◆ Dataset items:
*****

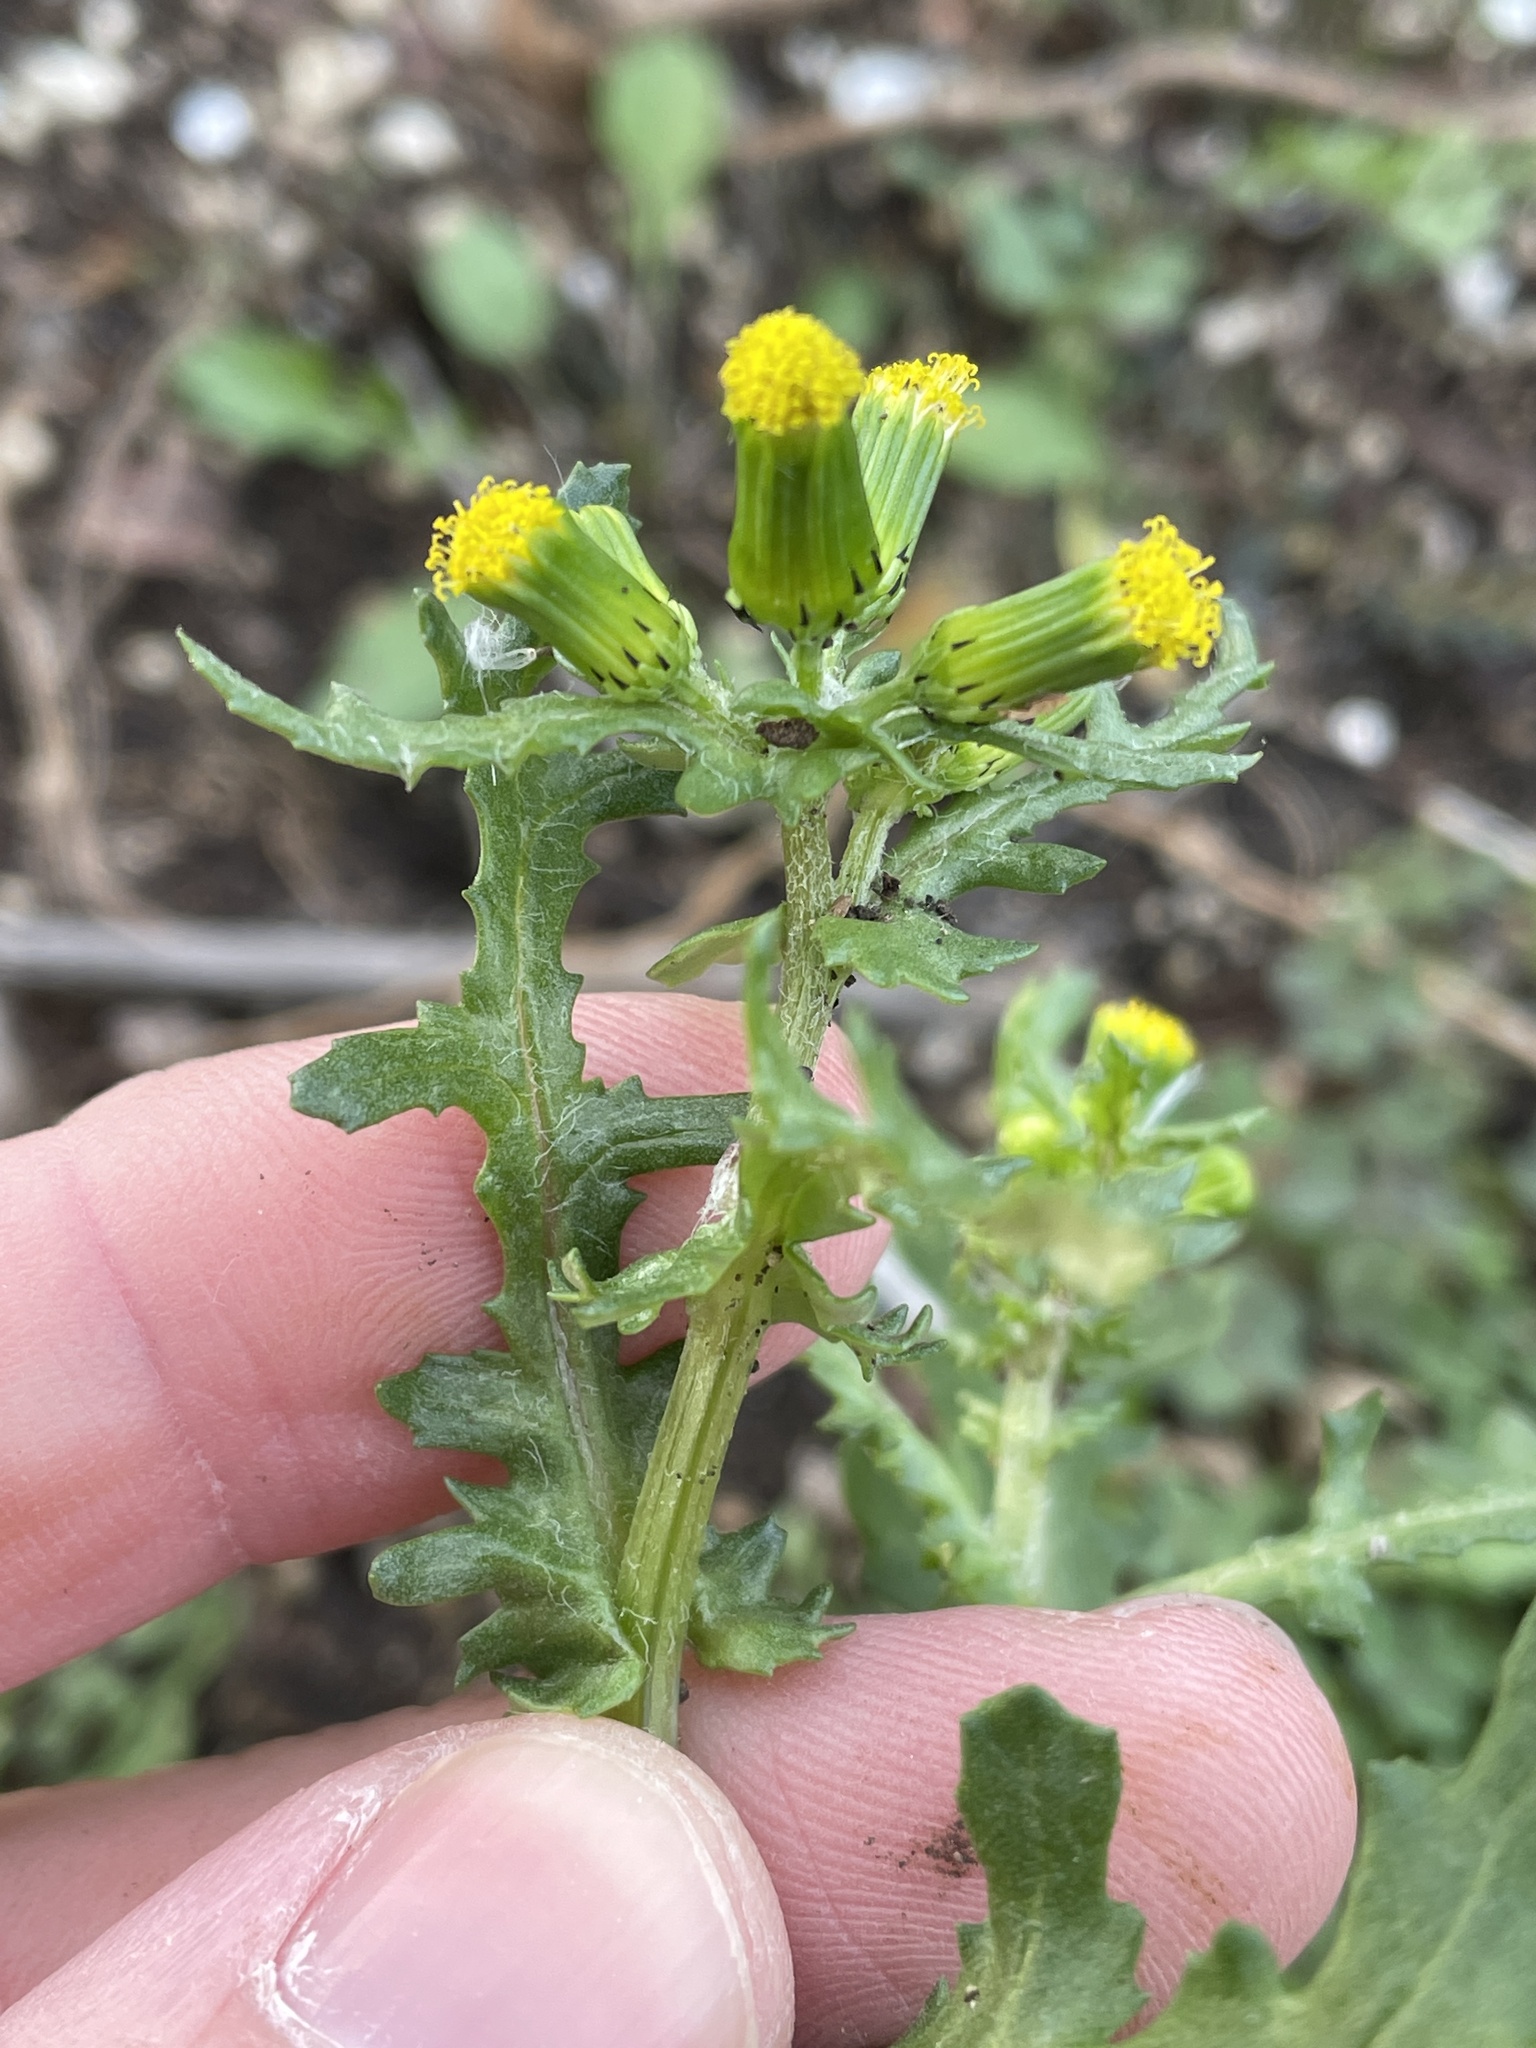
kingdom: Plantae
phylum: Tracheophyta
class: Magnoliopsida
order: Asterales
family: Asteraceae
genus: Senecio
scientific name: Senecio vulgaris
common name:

*****

◆ REQUIRED WORK:
Return the lines of the records from the one containing "order: Asterales" through the end of the records, both ends included, unchanged.

◆ RESPONSE TO THIS TASK:
order: Asterales
family: Asteraceae
genus: Senecio
scientific name: Senecio vulgaris
common name:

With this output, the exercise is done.